Extracted page text data
::::::::

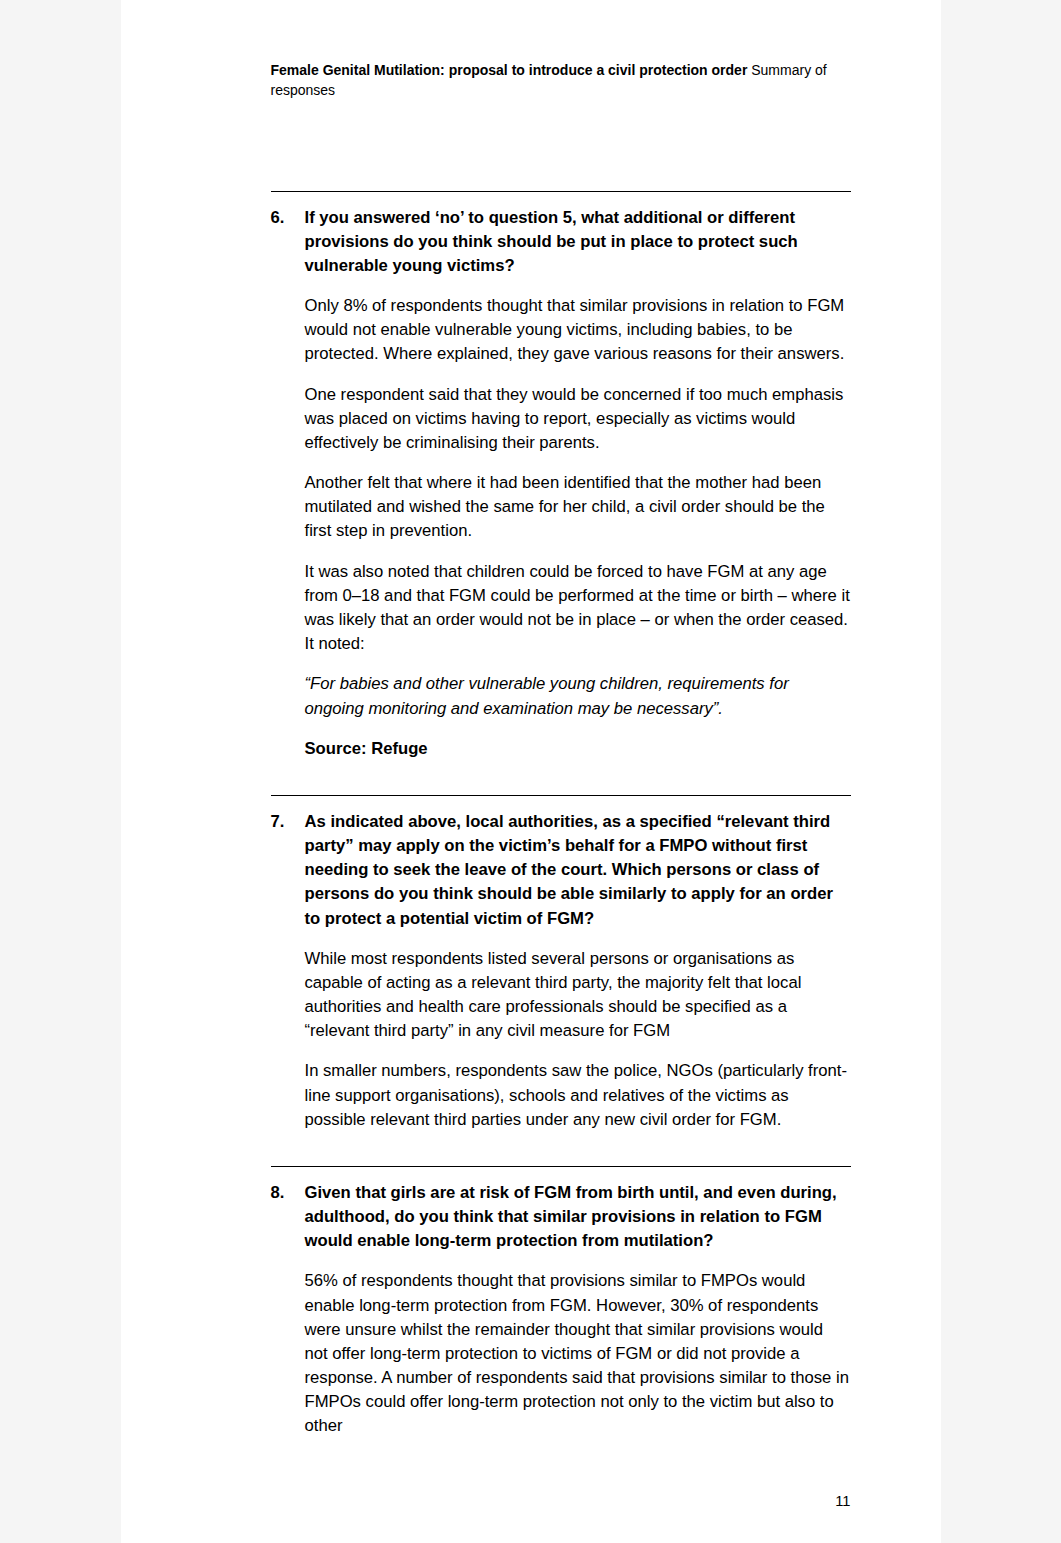Female Genital Mutilation: proposal to introduce a civil protection order Summary of responses
6. If you answered ‘no’ to question 5, what additional or different provisions do you think should be put in place to protect such vulnerable young victims?
Only 8% of respondents thought that similar provisions in relation to FGM would not enable vulnerable young victims, including babies, to be protected. Where explained, they gave various reasons for their answers.
One respondent said that they would be concerned if too much emphasis was placed on victims having to report, especially as victims would effectively be criminalising their parents.
Another felt that where it had been identified that the mother had been mutilated and wished the same for her child, a civil order should be the first step in prevention.
It was also noted that children could be forced to have FGM at any age from 0–18 and that FGM could be performed at the time or birth – where it was likely that an order would not be in place – or when the order ceased. It noted:
“For babies and other vulnerable young children, requirements for ongoing monitoring and examination may be necessary”.
Source: Refuge
7. As indicated above, local authorities, as a specified “relevant third party” may apply on the victim’s behalf for a FMPO without first needing to seek the leave of the court. Which persons or class of persons do you think should be able similarly to apply for an order to protect a potential victim of FGM?
While most respondents listed several persons or organisations as capable of acting as a relevant third party, the majority felt that local authorities and health care professionals should be specified as a “relevant third party” in any civil measure for FGM
In smaller numbers, respondents saw the police, NGOs (particularly front-line support organisations), schools and relatives of the victims as possible relevant third parties under any new civil order for FGM.
8. Given that girls are at risk of FGM from birth until, and even during, adulthood, do you think that similar provisions in relation to FGM would enable long-term protection from mutilation?
56% of respondents thought that provisions similar to FMPOs would enable long-term protection from FGM. However, 30% of respondents were unsure whilst the remainder thought that similar provisions would not offer long-term protection to victims of FGM or did not provide a response. A number of respondents said that provisions similar to those in FMPOs could offer long-term protection not only to the victim but also to other
11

::::::::

Collect the lines of the records that include the string "first".

# EXERCISE ANSWER:
Another felt that where it had been identified that the mother had been mutilated and wished the same for her child, a civil order should be the first step in prevention.
7. As indicated above, local authorities, as a specified “relevant third party” may apply on the victim’s behalf for a FMPO without first needing to seek the leave of the court. Which persons or class of persons do you think should be able similarly to apply for an order to protect a potential victim of FGM?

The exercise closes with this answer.